── MATERIAL FOR THE TASK ──

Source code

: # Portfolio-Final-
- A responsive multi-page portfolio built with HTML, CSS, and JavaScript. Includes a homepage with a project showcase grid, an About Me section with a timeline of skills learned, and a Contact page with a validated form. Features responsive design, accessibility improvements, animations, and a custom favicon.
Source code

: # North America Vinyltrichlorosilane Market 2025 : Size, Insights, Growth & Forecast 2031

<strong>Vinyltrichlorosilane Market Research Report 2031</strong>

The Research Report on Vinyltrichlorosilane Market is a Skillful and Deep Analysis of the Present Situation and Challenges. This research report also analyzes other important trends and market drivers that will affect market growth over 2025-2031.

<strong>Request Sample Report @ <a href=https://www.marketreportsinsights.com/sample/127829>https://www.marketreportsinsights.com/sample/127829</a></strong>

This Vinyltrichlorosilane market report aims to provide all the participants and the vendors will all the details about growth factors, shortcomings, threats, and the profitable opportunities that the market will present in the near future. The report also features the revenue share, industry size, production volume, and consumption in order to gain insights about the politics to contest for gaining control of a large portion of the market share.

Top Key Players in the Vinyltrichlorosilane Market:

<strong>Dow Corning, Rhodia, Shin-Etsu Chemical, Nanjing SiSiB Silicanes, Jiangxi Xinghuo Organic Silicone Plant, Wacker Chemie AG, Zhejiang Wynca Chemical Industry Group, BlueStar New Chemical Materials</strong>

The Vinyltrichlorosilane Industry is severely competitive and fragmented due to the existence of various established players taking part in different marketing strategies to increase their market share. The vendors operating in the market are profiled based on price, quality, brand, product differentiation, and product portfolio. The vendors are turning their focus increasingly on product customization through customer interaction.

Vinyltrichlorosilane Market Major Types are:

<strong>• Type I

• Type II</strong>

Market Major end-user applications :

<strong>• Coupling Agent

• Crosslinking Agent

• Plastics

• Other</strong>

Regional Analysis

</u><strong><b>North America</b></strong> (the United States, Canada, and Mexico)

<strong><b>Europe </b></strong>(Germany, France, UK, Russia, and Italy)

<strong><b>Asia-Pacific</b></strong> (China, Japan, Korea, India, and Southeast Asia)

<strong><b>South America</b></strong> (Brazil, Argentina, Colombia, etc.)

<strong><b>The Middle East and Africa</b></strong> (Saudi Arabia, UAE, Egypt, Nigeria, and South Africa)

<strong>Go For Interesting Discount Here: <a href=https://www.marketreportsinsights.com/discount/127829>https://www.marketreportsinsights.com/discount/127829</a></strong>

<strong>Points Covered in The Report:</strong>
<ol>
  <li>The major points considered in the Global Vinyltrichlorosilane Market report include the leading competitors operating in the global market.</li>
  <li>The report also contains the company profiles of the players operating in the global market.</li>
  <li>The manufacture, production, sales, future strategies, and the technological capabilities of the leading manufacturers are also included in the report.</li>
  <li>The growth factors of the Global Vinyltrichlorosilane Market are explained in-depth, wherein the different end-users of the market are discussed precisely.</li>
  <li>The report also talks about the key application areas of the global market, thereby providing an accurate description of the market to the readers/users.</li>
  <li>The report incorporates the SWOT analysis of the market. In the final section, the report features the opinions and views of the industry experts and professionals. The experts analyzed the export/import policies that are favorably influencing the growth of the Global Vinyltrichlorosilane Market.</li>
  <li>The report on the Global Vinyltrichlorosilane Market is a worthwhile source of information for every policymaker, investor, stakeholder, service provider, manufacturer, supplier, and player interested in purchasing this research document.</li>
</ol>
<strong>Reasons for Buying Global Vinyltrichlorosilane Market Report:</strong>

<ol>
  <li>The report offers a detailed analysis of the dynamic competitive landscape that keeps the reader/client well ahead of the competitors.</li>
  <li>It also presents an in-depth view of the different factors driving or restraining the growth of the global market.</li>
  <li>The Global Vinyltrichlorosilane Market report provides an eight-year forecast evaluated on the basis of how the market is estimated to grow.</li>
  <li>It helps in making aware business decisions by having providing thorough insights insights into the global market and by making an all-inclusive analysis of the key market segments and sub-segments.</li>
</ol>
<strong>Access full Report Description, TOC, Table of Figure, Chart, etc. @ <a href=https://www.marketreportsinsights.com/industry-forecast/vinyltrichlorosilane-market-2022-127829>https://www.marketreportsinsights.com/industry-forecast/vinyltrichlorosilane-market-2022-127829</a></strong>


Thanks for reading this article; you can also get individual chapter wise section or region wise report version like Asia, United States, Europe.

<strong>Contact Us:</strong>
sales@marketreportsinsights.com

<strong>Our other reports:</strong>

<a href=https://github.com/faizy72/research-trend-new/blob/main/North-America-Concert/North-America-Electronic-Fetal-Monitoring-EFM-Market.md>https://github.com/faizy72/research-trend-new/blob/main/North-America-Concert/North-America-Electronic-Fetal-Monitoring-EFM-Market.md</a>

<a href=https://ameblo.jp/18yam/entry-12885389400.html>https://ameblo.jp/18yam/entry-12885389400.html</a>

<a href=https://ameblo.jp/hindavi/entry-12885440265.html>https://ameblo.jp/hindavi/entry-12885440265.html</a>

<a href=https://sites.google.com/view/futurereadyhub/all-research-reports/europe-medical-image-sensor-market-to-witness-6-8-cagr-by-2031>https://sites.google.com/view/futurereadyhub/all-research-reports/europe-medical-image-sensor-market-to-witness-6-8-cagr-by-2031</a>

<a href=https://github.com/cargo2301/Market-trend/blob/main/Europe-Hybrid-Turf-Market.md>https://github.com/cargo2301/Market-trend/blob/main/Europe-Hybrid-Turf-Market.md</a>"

───

## PROBLEM DESCRIPTION
Give the entries again, every one of them exactly.

## YOUR RESPONSE
Source code

: # Portfolio-Final-
- A responsive multi-page portfolio built with HTML, CSS, and JavaScript. Includes a homepage with a project showcase grid, an About Me section with a timeline of skills learned, and a Contact page with a validated form. Features responsive design, accessibility improvements, animations, and a custom favicon.
Source code

: # North America Vinyltrichlorosilane Market 2025 : Size, Insights, Growth & Forecast 2031

<strong>Vinyltrichlorosilane Market Research Report 2031</strong>

The Research Report on Vinyltrichlorosilane Market is a Skillful and Deep Analysis of the Present Situation and Challenges. This research report also analyzes other important trends and market drivers that will affect market growth over 2025-2031.

<strong>Request Sample Report @ <a href=https://www.marketreportsinsights.com/sample/127829>https://www.marketreportsinsights.com/sample/127829</a></strong>

This Vinyltrichlorosilane market report aims to provide all the participants and the vendors will all the details about growth factors, shortcomings, threats, and the profitable opportunities that the market will present in the near future. The report also features the revenue share, industry size, production volume, and consumption in order to gain insights about the politics to contest for gaining control of a large portion of the market share.

Top Key Players in the Vinyltrichlorosilane Market:

<strong>Dow Corning, Rhodia, Shin-Etsu Chemical, Nanjing SiSiB Silicanes, Jiangxi Xinghuo Organic Silicone Plant, Wacker Chemie AG, Zhejiang Wynca Chemical Industry Group, BlueStar New Chemical Materials</strong>

The Vinyltrichlorosilane Industry is severely competitive and fragmented due to the existence of various established players taking part in different marketing strategies to increase their market share. The vendors operating in the market are profiled based on price, quality, brand, product differentiation, and product portfolio. The vendors are turning their focus increasingly on product customization through customer interaction.

Vinyltrichlorosilane Market Major Types are:

<strong>• Type I

• Type II</strong>

Market Major end-user applications :

<strong>• Coupling Agent

• Crosslinking Agent

• Plastics

• Other</strong>

Regional Analysis

</u><strong><b>North America</b></strong> (the United States, Canada, and Mexico)

<strong><b>Europe </b></strong>(Germany, France, UK, Russia, and Italy)

<strong><b>Asia-Pacific</b></strong> (China, Japan, Korea, India, and Southeast Asia)

<strong><b>South America</b></strong> (Brazil, Argentina, Colombia, etc.)

<strong><b>The Middle East and Africa</b></strong> (Saudi Arabia, UAE, Egypt, Nigeria, and South Africa)

<strong>Go For Interesting Discount Here: <a href=https://www.marketreportsinsights.com/discount/127829>https://www.marketreportsinsights.com/discount/127829</a></strong>

<strong>Points Covered in The Report:</strong>
<ol>
  <li>The major points considered in the Global Vinyltrichlorosilane Market report include the leading competitors operating in the global market.</li>
  <li>The report also contains the company profiles of the players operating in the global market.</li>
  <li>The manufacture, production, sales, future strategies, and the technological capabilities of the leading manufacturers are also included in the report.</li>
  <li>The growth factors of the Global Vinyltrichlorosilane Market are explained in-depth, wherein the different end-users of the market are discussed precisely.</li>
  <li>The report also talks about the key application areas of the global market, thereby providing an accurate description of the market to the readers/users.</li>
  <li>The report incorporates the SWOT analysis of the market. In the final section, the report features the opinions and views of the industry experts and professionals. The experts analyzed the export/import policies that are favorably influencing the growth of the Global Vinyltrichlorosilane Market.</li>
  <li>The report on the Global Vinyltrichlorosilane Market is a worthwhile source of information for every policymaker, investor, stakeholder, service provider, manufacturer, supplier, and player interested in purchasing this research document.</li>
</ol>
<strong>Reasons for Buying Global Vinyltrichlorosilane Market Report:</strong>

<ol>
  <li>The report offers a detailed analysis of the dynamic competitive landscape that keeps the reader/client well ahead of the competitors.</li>
  <li>It also presents an in-depth view of the different factors driving or restraining the growth of the global market.</li>
  <li>The Global Vinyltrichlorosilane Market report provides an eight-year forecast evaluated on the basis of how the market is estimated to grow.</li>
  <li>It helps in making aware business decisions by having providing thorough insights insights into the global market and by making an all-inclusive analysis of the key market segments and sub-segments.</li>
</ol>
<strong>Access full Report Description, TOC, Table of Figure, Chart, etc. @ <a href=https://www.marketreportsinsights.com/industry-forecast/vinyltrichlorosilane-market-2022-127829>https://www.marketreportsinsights.com/industry-forecast/vinyltrichlorosilane-market-2022-127829</a></strong>


Thanks for reading this article; you can also get individual chapter wise section or region wise report version like Asia, United States, Europe.

<strong>Contact Us:</strong>
sales@marketreportsinsights.com

<strong>Our other reports:</strong>

<a href=https://github.com/faizy72/research-trend-new/blob/main/North-America-Concert/North-America-Electronic-Fetal-Monitoring-EFM-Market.md>https://github.com/faizy72/research-trend-new/blob/main/North-America-Concert/North-America-Electronic-Fetal-Monitoring-EFM-Market.md</a>

<a href=https://ameblo.jp/18yam/entry-12885389400.html>https://ameblo.jp/18yam/entry-12885389400.html</a>

<a href=https://ameblo.jp/hindavi/entry-12885440265.html>https://ameblo.jp/hindavi/entry-12885440265.html</a>

<a href=https://sites.google.com/view/futurereadyhub/all-research-reports/europe-medical-image-sensor-market-to-witness-6-8-cagr-by-2031>https://sites.google.com/view/futurereadyhub/all-research-reports/europe-medical-image-sensor-market-to-witness-6-8-cagr-by-2031</a>

<a href=https://github.com/cargo2301/Market-trend/blob/main/Europe-Hybrid-Turf-Market.md>https://github.com/cargo2301/Market-trend/blob/main/Europe-Hybrid-Turf-Market.md</a>"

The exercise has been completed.